→ EXERCISE BRIEF
Copy the passage on market liquidity from "Resilience of liquidity of" up to and including "prevalent at t=0.", substituting "price impact" for each "impact cost".

→ TEXT
Resilience of liquidity of the Indian equity and bond markets

One key aspect of market liquidity is the resilience of liquidity. This is not a word that has been sharply defined in the literature; it has a few dimensions. One aspect is the time in which a limit order book restores to having the low impact cost prior to the placement of a large trade. If one could measure this in an experimental setting for a given security, suppose a large order is placed at t=0. Measuring resilience is about obtaining a graph with transaction size on the x axis and the time taken for impact cost to "substantially" revert to conditions that were prevalent at t=0.

Another dimension of liquidity is the ability of market liquidity to handle bad news or negative returns. I don't really understand why, but it often seems that market liquidity is diminished after negative news. One part of this is just a measurement issue : dollar turnover is higher after prices have gone up and lower after prices have gone down. But even if one is using measures of liquidity which are not affected by this problem, the hallmark of a successful financial market is resilience in the sense of being able to handle sharp movements, particularly sharp negative movements, and continue to deliver a continual supply of liquidity. Participants face greater liquidity when this is not the case.

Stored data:
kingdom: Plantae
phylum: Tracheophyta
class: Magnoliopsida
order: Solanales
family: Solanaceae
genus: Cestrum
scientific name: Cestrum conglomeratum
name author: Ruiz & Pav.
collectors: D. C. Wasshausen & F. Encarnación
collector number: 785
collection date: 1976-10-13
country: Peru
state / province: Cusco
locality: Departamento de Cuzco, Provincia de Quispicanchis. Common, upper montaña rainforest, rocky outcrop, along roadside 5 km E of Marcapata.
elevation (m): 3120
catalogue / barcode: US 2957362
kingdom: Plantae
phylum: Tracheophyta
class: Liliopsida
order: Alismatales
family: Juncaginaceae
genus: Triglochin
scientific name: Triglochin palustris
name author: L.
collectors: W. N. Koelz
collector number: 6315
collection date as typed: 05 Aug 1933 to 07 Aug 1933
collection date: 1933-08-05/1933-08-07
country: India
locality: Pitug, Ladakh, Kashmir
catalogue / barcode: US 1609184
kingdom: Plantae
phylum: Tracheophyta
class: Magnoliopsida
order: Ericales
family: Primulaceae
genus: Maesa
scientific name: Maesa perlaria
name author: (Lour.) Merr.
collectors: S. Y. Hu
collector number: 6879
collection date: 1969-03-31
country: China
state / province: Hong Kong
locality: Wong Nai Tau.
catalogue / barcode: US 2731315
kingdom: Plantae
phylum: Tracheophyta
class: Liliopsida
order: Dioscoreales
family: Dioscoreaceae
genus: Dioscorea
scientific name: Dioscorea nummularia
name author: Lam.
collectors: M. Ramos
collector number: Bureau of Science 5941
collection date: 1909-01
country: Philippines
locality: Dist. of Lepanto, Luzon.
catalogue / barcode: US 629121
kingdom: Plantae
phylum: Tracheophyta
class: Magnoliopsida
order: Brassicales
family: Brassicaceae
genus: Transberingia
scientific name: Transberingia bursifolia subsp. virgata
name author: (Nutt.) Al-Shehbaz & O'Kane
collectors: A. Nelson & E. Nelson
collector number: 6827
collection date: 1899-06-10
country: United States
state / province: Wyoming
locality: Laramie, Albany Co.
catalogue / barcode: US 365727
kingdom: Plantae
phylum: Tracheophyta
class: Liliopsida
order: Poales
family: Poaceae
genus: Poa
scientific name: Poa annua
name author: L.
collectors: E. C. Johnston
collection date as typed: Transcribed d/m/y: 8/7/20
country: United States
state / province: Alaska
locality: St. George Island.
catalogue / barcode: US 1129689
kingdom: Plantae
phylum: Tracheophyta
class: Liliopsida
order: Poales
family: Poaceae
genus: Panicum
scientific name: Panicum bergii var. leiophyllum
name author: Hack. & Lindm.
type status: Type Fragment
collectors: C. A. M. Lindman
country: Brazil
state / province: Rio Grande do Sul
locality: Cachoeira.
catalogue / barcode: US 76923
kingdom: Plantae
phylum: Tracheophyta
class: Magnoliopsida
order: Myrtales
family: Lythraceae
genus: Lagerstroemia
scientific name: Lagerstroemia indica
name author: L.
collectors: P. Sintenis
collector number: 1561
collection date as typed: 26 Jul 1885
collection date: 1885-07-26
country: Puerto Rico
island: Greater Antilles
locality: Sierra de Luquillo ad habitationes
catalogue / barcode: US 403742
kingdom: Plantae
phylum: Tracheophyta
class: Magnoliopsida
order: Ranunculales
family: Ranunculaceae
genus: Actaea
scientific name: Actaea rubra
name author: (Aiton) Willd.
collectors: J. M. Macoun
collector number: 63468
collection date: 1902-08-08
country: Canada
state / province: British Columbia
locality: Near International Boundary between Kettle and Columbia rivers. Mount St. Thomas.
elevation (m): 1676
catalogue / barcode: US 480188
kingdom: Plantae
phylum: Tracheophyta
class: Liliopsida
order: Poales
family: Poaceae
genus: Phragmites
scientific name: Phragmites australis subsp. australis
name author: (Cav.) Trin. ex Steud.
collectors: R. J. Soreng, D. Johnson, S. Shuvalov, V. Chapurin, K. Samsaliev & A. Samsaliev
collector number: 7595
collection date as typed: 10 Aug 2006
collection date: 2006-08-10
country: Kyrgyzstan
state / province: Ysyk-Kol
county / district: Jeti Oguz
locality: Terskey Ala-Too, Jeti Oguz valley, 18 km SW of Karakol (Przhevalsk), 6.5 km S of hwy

→ THE ANSWER
Resilience of liquidity of the Indian equity and bond markets

One key aspect of market liquidity is the resilience of liquidity. This is not a word that has been sharply defined in the literature; it has a few dimensions. One aspect is the time in which a limit order book restores to having the low price impact prior to the placement of a large trade. If one could measure this in an experimental setting for a given security, suppose a large order is placed at t=0. Measuring resilience is about obtaining a graph with transaction size on the x axis and the time taken for price impact to "substantially" revert to conditions that were prevalent at t=0.